May 29, 2019
Categorized: Healthcare | Research
Author: Bhavna Antony, IBM Research Scientist Australia
Many eye diseases that cause irreversible blindness are ones that develop slowly, showing little to no sign of vision threat until it is too late. Diabetic retinopathy and glaucoma are the leading and second leading cause of blindness worldwide, respectively. They currently affect 350 million individuals across the globe, with these numbers expected to rise due to the aging population and the increased occurrence of diabetes. These conditions, however, are treatable and vision loss can be prevented if the conditions are detected early.
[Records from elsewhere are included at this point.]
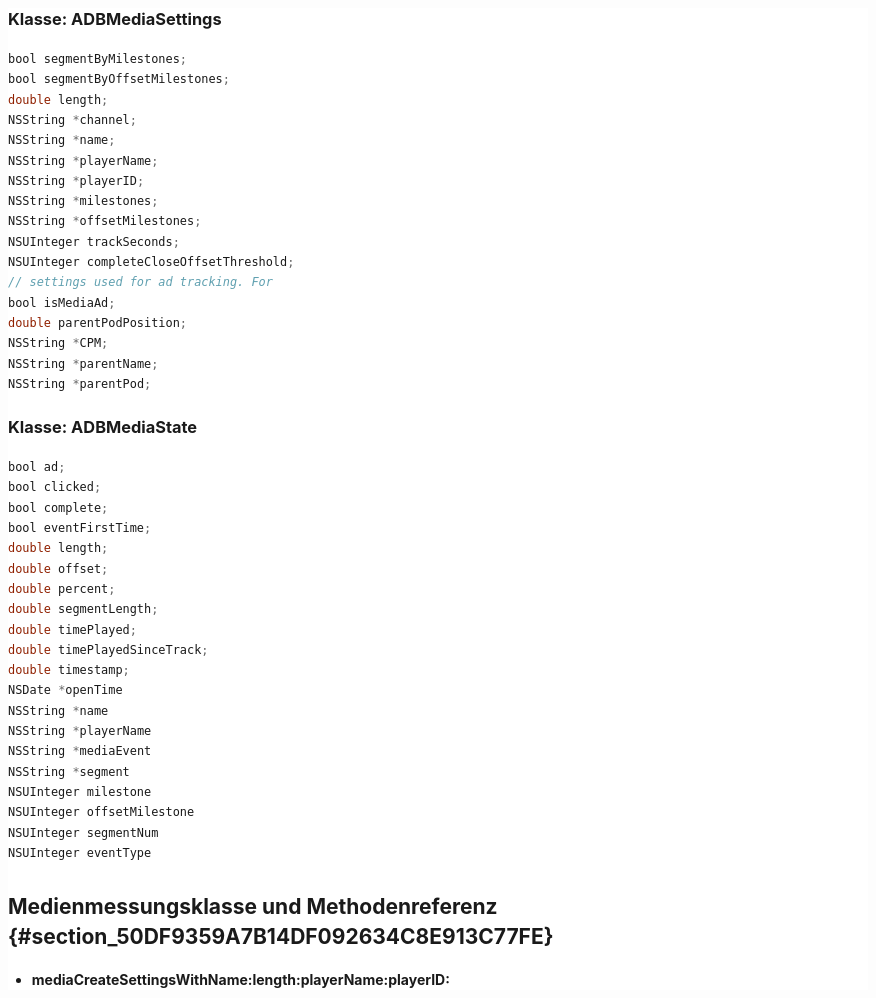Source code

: ### Klasse: ADBMediaSettings

```objective-c
bool segmentByMilestones; 
bool segmentByOffsetMilestones; 
double length; 
NSString *channel; 
NSString *name; 
NSString *playerName; 
NSString *playerID; 
NSString *milestones; 
NSString *offsetMilestones; 
NSUInteger trackSeconds; 
NSUInteger completeCloseOffsetThreshold; 
// settings used for ad tracking. For  
bool isMediaAd; 
double parentPodPosition; 
NSString *CPM; 
NSString *parentName; 
NSString *parentPod; 
```

### Klasse: ADBMediaState

```objective-c
bool ad; 
bool clicked; 
bool complete; 
bool eventFirstTime; 
double length; 
double offset; 
double percent; 
double segmentLength; 
double timePlayed; 
double timePlayedSinceTrack; 
double timestamp; 
NSDate *openTime  
NSString *name 
NSString *playerName 
NSString *mediaEvent 
NSString *segment 
NSUInteger milestone 
NSUInteger offsetMilestone 
NSUInteger segmentNum 
NSUInteger eventType
```

## Medienmessungsklasse und Methodenreferenz {#section_50DF9359A7B14DF092634C8E913C77FE}

* **mediaCreateSettings&#x200B;WithName:&#x200B;length:&#x200B;playerName:&#x200B;playerID:**
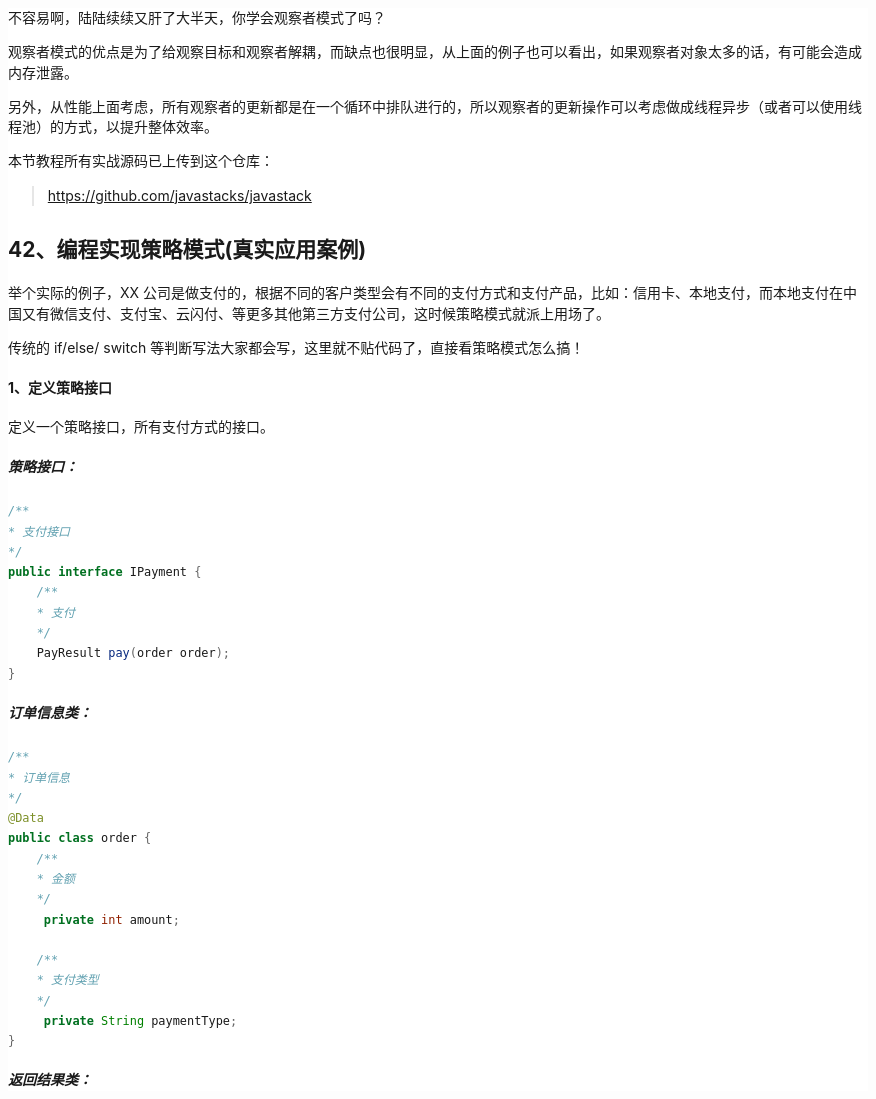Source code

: 不容易啊，陆陆续续又肝了大半天，你学会观察者模式了吗？

观察者模式的优点是为了给观察目标和观察者解耦，而缺点也很明显，从上面的例子也可以看出，如果观察者对象太多的话，有可能会造成内存泄露。

另外，从性能上面考虑，所有观察者的更新都是在一个循环中排队进行的，所以观察者的更新操作可以考虑做成线程异步（或者可以使用线程池）的方式，以提升整体效率。

本节教程所有实战源码已上传到这个仓库：

> https://github.com/javastacks/javastack

## 42、编程实现策略模式(真实应用案例)

举个实际的例子，XX 公司是做支付的，根据不同的客户类型会有不同的支付方式和支付产品，比如：信用卡、本地支付，而本地支付在中国又有微信支付、支付宝、云闪付、等更多其他第三方支付公司，这时候策略模式就派上用场了。

传统的 if/else/ switch 等判断写法大家都会写，这里就不贴代码了，直接看策略模式怎么搞！

#### 1、定义策略接口

定义一个策略接口，所有支付方式的接口。

##### 策略接口：

```java
/**
* 支付接口
*/
public interface IPayment {
    /**
    * 支付
    */
    PayResult pay(order order);
}
```

##### 订单信息类：

```java
/**
* 订单信息
*/
@Data
public class order {
    /**
    * 金额
    */
     private int amount;

    /**
    * 支付类型
    */
     private String paymentType;
}
```

##### 返回结果类：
Population screening is the answer, but an incomplete one. The expense associated with manual screenings done by a specialist is considerable. However, this doesn’t take into consideration the skill shortage and problems associated with accessibility to appropriate care in remote areas. An AI solution is ideal in this scenario as it could be deployed in urban as well as rural areas, and is a cost-effective solution for population screening.
Figure 1: Visualisation of network-detected regions in a glaucomatous (top row) and healthy (bottom row) eye.
As part of a team of scientists from IBM and New York University, my colleagues and I are looking at new ways AI could be used to help ophthalmologists and optometrists further utilise eye images, and potentially help to speed the process for detecting glaucoma in images. In a recent paper, we detail a new deep learning framework that detects glaucoma directly from raw optical coherence tomographic (OCT) imaging, a method which uses light waves to take cross-section pictures of the retina. This method achieved an accuracy rate of 94 per cent, without any additional segmentation or scrubbing of the data, which is usually time-consuming.
Currently, glaucoma is diagnosed using a variety of tests, such as intraocular pressure measurements and visual field tests, as well as fundus and OCT imaging. OCT provides an efficient way to visualise and quantify structures in the eye, namely the retinal nerve fibre layer (RNFL), which changes with the progression of the disease.
Beyond screening for common eye diseases, on-going research indicates that AI systems in the future will also be able to assess patients’ risks of cardiovascular complications (such as stroke) or even predict the development of neurological conditions such as dementia.